Doch beachte: Um Sieger zu sein, müssen wir nichts mehr leisten. Es reicht aus, wenn wir die „Vertragsbedingungen" eingegangen sind - das heißt, wir haben unsere Sünden bekannt. Wir müssen sonst nichts tun, um über die Sünde zu siegen, wir können es auch gar nicht, weil unser Handeln aus Gottes Sicht viel zu wenig wäre - das tat der Herr für uns schon am Kreuz. Nur wer sich als Sünder erkennt und Jesus Christus als Retter annimmt, gehört zum Team des Herrn. Denn dazu ist es nötig, dass man ewiges Leben besitzt - ein Geschenk Gottes an jeden, der glaubt. Das Ergebnis des Spiels steht übrigens schon fest, bevor das Spiel zu Ende ist. Doch es ist der Wunsch des HERRN, dass wir nach seinen Gedanken fragen und danach handeln.

Abgesehen von der eingeschränkten Anzahl von 11 Spielern kommt es vor, dass ein Spieler aus besonderen Gründen auf der Ersatzbank sitzen muss:

  • Er ist nicht fit genug - ihm fehlt das Training
  • Er ist verletzt
  • Er wurde für das Spiel gesperrt, da er (mehrfach) gegen die Spiel-Regeln verstoßen hat

Bei unserem Herrn sitzt keiner auf der Bank, weil nur 11 Spieler spielen dürfen!
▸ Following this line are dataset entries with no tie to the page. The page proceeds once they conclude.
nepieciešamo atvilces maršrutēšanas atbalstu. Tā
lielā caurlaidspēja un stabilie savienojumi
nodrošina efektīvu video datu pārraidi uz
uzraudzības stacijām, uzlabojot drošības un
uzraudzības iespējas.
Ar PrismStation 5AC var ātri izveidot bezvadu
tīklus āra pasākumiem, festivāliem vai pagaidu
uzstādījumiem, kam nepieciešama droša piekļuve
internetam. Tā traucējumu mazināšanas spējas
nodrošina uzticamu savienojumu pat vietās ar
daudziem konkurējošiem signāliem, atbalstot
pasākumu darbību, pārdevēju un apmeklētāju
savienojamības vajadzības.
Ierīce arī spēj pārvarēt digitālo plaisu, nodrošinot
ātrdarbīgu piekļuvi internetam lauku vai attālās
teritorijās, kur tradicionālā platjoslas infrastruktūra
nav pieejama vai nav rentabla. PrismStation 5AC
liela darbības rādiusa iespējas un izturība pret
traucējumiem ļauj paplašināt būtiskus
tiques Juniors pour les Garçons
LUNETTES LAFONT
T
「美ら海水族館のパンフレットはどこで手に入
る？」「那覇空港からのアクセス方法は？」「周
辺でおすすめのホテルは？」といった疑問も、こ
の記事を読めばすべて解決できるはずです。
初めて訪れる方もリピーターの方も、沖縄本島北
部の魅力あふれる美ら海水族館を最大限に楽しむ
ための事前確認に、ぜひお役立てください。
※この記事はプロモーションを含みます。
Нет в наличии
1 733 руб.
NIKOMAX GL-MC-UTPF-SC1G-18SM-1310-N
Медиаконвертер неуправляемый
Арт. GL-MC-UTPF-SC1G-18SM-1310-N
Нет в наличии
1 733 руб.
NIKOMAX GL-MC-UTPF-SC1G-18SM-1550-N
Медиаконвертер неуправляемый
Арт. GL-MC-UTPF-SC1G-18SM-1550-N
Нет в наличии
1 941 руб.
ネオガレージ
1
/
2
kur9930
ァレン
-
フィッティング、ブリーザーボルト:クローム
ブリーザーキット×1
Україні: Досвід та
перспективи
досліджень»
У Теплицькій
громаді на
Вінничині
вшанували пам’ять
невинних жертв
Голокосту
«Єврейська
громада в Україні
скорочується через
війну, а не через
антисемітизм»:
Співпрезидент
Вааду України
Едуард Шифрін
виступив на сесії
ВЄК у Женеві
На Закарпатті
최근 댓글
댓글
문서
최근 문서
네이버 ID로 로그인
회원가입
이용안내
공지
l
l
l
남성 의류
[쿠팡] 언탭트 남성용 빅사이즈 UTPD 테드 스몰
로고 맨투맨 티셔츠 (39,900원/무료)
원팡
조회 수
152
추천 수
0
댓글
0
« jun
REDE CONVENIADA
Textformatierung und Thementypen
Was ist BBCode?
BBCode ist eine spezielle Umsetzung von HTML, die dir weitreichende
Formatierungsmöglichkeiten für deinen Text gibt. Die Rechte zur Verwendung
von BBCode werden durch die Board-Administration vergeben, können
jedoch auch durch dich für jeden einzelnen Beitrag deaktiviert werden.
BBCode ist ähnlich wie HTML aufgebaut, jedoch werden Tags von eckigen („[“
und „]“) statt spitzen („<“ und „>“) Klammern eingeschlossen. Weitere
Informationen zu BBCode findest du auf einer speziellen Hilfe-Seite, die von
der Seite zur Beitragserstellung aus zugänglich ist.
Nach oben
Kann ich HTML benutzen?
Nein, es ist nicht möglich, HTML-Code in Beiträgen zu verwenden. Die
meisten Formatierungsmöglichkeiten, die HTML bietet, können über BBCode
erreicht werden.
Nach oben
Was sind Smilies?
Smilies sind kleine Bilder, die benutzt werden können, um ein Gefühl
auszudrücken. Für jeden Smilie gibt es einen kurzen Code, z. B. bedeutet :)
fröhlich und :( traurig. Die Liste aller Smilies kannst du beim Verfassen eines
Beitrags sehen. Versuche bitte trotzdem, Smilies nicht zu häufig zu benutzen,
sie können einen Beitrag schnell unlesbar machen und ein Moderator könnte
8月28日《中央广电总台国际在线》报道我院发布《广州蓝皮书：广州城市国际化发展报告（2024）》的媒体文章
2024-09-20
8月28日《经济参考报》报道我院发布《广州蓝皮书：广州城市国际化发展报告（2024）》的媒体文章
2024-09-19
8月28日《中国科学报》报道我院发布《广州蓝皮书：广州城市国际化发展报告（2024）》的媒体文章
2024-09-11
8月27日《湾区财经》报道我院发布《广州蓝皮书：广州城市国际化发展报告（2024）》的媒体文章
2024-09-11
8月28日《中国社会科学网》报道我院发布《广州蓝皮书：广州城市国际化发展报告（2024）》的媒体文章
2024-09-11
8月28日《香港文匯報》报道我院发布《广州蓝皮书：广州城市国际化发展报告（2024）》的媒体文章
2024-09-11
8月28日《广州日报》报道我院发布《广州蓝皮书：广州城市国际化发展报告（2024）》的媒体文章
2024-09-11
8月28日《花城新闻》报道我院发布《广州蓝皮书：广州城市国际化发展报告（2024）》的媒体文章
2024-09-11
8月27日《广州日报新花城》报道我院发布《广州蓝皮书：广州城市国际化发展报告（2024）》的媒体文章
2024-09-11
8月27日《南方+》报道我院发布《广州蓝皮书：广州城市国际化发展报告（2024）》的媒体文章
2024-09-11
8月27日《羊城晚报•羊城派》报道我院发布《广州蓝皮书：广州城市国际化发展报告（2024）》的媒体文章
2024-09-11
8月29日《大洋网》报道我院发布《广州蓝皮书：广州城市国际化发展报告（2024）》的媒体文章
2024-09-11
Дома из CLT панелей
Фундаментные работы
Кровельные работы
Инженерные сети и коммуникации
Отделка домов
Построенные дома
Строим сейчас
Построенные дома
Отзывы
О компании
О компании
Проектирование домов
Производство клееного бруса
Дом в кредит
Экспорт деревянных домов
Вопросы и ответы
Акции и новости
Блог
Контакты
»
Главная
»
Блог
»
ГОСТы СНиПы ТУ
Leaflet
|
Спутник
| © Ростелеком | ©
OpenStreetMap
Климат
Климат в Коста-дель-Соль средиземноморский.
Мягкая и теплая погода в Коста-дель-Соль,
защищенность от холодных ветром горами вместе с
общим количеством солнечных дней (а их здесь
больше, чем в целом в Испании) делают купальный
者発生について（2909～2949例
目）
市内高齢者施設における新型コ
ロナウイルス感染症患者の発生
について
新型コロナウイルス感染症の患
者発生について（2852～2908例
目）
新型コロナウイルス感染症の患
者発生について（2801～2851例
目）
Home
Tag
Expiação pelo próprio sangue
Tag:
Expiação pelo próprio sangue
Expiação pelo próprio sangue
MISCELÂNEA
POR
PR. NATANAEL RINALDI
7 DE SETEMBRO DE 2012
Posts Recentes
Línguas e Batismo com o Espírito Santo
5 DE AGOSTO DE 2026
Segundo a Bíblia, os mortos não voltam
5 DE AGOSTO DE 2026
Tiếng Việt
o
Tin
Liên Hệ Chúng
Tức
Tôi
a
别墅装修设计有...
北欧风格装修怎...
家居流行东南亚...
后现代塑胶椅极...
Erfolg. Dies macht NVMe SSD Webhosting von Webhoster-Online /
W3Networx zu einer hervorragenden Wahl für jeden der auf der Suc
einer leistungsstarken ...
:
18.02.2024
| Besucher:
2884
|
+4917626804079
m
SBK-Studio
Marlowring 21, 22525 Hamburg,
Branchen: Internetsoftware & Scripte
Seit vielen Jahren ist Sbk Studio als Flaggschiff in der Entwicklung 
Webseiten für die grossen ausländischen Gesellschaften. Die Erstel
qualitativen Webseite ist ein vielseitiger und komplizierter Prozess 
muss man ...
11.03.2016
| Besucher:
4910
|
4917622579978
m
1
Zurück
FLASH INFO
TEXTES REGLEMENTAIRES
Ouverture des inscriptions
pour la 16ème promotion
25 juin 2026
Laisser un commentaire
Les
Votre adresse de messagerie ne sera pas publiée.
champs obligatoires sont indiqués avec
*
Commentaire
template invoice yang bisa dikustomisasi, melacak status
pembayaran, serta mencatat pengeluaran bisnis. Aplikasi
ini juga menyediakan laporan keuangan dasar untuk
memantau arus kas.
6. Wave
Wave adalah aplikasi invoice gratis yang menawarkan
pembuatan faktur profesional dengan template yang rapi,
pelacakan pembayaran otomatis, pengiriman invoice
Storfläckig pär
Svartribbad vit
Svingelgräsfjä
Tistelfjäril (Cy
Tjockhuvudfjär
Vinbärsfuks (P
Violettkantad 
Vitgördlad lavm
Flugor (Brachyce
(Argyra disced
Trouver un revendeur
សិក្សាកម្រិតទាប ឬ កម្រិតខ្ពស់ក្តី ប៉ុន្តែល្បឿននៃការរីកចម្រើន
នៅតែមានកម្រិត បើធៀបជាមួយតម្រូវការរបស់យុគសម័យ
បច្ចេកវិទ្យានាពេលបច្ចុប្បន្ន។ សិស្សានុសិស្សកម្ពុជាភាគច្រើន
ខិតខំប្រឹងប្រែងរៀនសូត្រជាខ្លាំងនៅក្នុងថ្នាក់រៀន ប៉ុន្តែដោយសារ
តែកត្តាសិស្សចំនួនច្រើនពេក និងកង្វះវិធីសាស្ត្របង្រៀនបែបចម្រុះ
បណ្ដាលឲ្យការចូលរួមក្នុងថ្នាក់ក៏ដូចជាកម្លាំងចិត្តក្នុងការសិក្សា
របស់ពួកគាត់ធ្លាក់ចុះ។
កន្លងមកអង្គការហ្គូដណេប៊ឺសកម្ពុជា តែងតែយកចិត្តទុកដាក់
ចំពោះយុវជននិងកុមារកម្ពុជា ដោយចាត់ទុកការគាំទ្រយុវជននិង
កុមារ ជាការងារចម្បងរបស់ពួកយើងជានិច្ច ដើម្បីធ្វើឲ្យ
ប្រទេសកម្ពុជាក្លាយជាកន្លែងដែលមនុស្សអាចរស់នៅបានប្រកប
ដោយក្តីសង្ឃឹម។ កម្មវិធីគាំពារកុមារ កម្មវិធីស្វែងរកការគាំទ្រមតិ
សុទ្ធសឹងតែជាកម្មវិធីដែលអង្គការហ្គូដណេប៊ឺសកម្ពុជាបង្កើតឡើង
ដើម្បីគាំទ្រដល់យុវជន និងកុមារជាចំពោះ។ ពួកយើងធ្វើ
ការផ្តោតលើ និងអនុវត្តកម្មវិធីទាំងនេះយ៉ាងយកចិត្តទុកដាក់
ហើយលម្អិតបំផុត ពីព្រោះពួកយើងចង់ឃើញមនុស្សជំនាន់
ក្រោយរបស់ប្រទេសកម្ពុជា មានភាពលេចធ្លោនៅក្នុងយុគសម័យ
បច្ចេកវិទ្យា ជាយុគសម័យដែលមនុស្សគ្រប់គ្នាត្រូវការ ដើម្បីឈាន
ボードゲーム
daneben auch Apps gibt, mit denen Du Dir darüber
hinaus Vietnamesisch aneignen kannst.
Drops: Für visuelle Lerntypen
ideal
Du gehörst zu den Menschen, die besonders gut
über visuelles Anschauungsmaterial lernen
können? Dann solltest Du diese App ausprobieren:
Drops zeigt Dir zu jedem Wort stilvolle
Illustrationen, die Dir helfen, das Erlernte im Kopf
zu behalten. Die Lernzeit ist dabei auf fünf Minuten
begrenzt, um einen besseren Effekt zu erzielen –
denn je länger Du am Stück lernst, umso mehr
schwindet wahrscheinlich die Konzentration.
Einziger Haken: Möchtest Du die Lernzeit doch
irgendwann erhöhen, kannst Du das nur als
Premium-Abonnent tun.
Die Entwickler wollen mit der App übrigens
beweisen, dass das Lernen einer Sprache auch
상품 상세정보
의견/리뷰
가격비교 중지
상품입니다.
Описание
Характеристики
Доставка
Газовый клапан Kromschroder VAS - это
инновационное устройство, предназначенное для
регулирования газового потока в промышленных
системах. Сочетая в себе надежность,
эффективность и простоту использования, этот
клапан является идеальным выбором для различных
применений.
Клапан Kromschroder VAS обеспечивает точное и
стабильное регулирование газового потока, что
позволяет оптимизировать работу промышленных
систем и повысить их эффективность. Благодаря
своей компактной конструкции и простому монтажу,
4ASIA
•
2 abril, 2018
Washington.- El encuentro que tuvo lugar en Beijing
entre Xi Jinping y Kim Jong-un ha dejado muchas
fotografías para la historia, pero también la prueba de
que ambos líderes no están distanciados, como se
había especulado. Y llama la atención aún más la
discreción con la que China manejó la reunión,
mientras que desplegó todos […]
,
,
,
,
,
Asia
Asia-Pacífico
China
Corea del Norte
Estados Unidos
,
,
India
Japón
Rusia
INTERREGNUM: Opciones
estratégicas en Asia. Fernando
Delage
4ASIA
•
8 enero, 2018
Ist es aber nicht oft so, dass er den ein oder anderen von uns nicht in seinem Dienst einsetzen kann, weil wir nicht „in Form" sind? Haben wir vielleicht wieder und immer wieder gegen gewisse „Regeln" verstoßen? Wenn wir nicht wissen wie gespielt werden soll, brauchen wir uns nicht wundern, wenn wir nicht „eingesetzt" werden.

Doch gibt es auch einen „positiven" Aspekt der Ersatzbank. Um einsatzbereit zu sein, trainiert der Trainer die Spieler, bis sie „in Form" sind. So möchte der Herr auch uns formen, prägen und für unseren Dienst in der Versammlung Christi vorbereiten. Da kann es auch mal schmerzhafte Trainingseinheiten geben, in denen unser Glaube und unser Vertrauen auf Gott geprüft werden. Wir fragen uns vielleicht, wofür gerade diese oder jene „Trainingseinheit" gut sein soll. Doch kennen wir die Pläne unseres Herrn mit uns? Wissen wir, an welcher Position Er uns spielen lassen möchte? Es gibt viele Aufgaben - der Herr hält für jeden genügend bereit!